**JOB:** Rewrite the records as a JSON list of strings, one string per line with blank lines omitted, covering only the part that runs from the line containing "is a pressure" through the end of the records.

◇ ◇ ◇ ◇ ◇ ◇ ◇

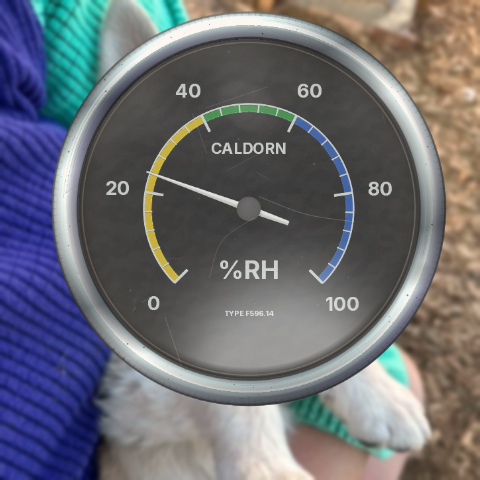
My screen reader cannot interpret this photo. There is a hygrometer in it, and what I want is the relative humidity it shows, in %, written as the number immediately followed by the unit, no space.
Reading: 24%
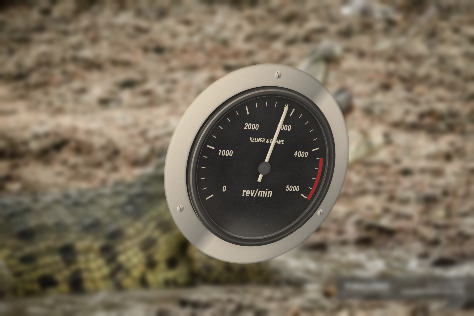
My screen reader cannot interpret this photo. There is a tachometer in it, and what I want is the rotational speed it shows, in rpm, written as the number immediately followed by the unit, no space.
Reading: 2800rpm
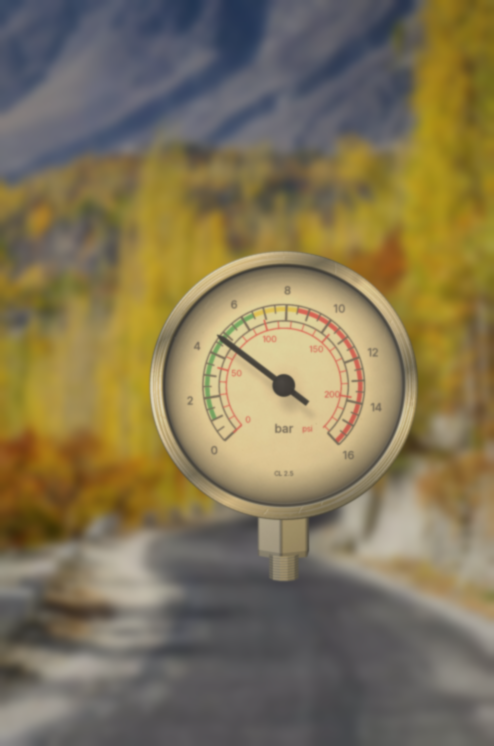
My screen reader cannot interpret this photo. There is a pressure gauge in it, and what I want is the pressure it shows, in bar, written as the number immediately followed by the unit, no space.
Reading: 4.75bar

◇ ◇ ◇ ◇ ◇ ◇ ◇

**ANSWER TO THIS PROBLEM:**
[
  "My screen reader cannot interpret this photo. There is a pressure gauge in it, and what I want is the pressure it shows, in bar, written as the number immediately followed by the unit, no space.",
  "Reading: 4.75bar"
]